> _Work instructions_: For each statement below, say yes or no to whether it agrees with the OpenMP patches thread, and quote the words of the thread that decide it. (a) stack_offset.patch sets the default thread stack offset to a CACHE_LINE only on Mac architectures. (b) Hal is subscribed to openmp-commits. (c) omp_flush_fix.patch adds varargs to the #pragma omp flush api function.

> _Quoted passage_:
--------

Some smaller patches.

Hal,

I have some small patches here. I put the bigger ones on Phabricator. If you want all of these on Phabricator I’ll start doing that instead.

  1. security_flags.patch – added some flags for security on Linux and Mac link stages.

  2. stack_offset.patch – changes default stack offset for threads on non-Mac architectures to a CACHE_LINE. This puts threads at different offsets from a page during creation.

  3. omp_flush_fix.patch – removes unused varargs from #pragma omp flush api function.

– Johnny

omp_flush_fix.patch (1.64 KB)

security_flags.patch (3 KB)

stack_offset.patch (549 Bytes)

For the stuff on phab can you post links to the mailing list or cc me.
I'm not subscribed there.

Thanks

For the security patch - what's the actual wall clock measured performance hit?

From: "C Bergström" <cbergstrom@pathscale.com>
To: "Jonathan L Peyton" <jonathan.l.peyton@intel.com>
Cc: "Hal Finkel" <hfinkel@anl.gov>, openmp-commits@dcs-maillist2.engr.illinois.edu,
openmp-dev@dcs-maillist2.engr.illinois.edu
Sent: Friday, February 13, 2015 11:54:27 PM
Subject: Re: [Openmp-dev] Some smaller patches.

For the stuff on phab can you post links to the mailing list or cc
me.
I'm not subscribed there.

FWIW, I did not see the customary e-mail from Phabricator either (and I am subscribed to openmp-commits). Did you add openmp-commits to the list of subscribers?

-Hal

From: "Jonathan L Peyton" <jonathan.l.peyton@intel.com>
To: "Hal Finkel" <hfinkel@anl.gov>
Cc: openmp-dev@dcs-maillist2.engr.illinois.edu, openmp-commits@dcs-maillist2.engr.illinois.edu
Sent: Friday, February 13, 2015 6:02:53 PM
Subject: Some smaller patches.

Hal,

I have some small patches here. I put the bigger ones on Phabricator.
If you want all of these on Phabricator I’ll start doing that
instead.

1) security_flags.patch – added some flags for security on Linux and
Mac link stages.

Are these now going to be always on by default? Can we add a build flag to disable them?

P.S. Even though this patch is small, it is also a good candidate for Phabricator because it is hard, just from the patch itself, what build targets are being modified.

2) stack_offset.patch – changes default stack offset for threads on
non-Mac architectures to a CACHE_LINE. This puts threads at
different offsets from a page during creation.

For one thing, this comment explaining what is going on should really be in the code too. Second, I don't understand why this is desirable, can you please explain.

Also, some of the uses of this variable seem questionable (KMP_DEFAULT_STKOFFSET is used to set __kmp_stkoffset), and we have this in z_Linux_util.c:

#if KMP_OS_LINUX || KMP_OS_FREEBSD
    if ( __kmp_stkoffset > 0 && gtid > 0 ) {
        padding = alloca( gtid * __kmp_stkoffset );
    }
#endif

this padding variable is dead, and I'd hope that the compiler removes it.

--------

> _Supplied data_:
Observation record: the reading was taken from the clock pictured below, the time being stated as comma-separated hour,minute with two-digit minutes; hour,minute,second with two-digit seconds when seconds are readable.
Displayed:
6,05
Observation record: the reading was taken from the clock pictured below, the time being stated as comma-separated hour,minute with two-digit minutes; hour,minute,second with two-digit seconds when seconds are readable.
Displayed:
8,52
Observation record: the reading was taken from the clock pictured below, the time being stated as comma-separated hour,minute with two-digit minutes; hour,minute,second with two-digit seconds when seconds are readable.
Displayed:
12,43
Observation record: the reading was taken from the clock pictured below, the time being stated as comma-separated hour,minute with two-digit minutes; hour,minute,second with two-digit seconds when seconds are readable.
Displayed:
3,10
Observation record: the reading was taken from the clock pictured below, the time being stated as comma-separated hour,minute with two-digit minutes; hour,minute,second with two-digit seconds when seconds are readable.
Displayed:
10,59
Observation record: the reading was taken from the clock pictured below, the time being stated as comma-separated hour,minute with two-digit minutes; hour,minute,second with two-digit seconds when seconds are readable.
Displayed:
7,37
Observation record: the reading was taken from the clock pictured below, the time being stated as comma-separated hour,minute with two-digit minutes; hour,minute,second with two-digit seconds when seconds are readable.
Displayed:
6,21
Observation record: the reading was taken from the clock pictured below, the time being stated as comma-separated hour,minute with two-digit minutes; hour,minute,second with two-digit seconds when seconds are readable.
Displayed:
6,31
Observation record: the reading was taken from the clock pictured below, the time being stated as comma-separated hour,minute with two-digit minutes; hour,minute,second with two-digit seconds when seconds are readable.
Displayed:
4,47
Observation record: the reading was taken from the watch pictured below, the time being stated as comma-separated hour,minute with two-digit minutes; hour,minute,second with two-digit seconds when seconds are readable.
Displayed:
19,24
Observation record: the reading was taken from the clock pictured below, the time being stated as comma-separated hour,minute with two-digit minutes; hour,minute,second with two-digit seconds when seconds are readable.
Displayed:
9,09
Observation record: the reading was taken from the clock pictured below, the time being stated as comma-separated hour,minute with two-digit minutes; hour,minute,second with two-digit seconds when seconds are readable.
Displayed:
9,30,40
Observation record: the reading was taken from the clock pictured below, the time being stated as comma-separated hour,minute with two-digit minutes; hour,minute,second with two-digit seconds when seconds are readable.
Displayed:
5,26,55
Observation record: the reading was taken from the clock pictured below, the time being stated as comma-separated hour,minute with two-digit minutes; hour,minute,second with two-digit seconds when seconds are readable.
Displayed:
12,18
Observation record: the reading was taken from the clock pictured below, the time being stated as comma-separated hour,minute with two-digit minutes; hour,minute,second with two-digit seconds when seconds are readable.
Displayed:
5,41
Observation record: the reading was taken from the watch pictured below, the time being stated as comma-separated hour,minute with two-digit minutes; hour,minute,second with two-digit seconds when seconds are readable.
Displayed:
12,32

--------

> _Response below_:
(a) No: "changes default stack offset for threads on non-Mac architectures to a CACHE_LINE"
(b) Yes: "I am subscribed to openmp-commits"
(c) No: "removes unused varargs from #pragma omp flush api function"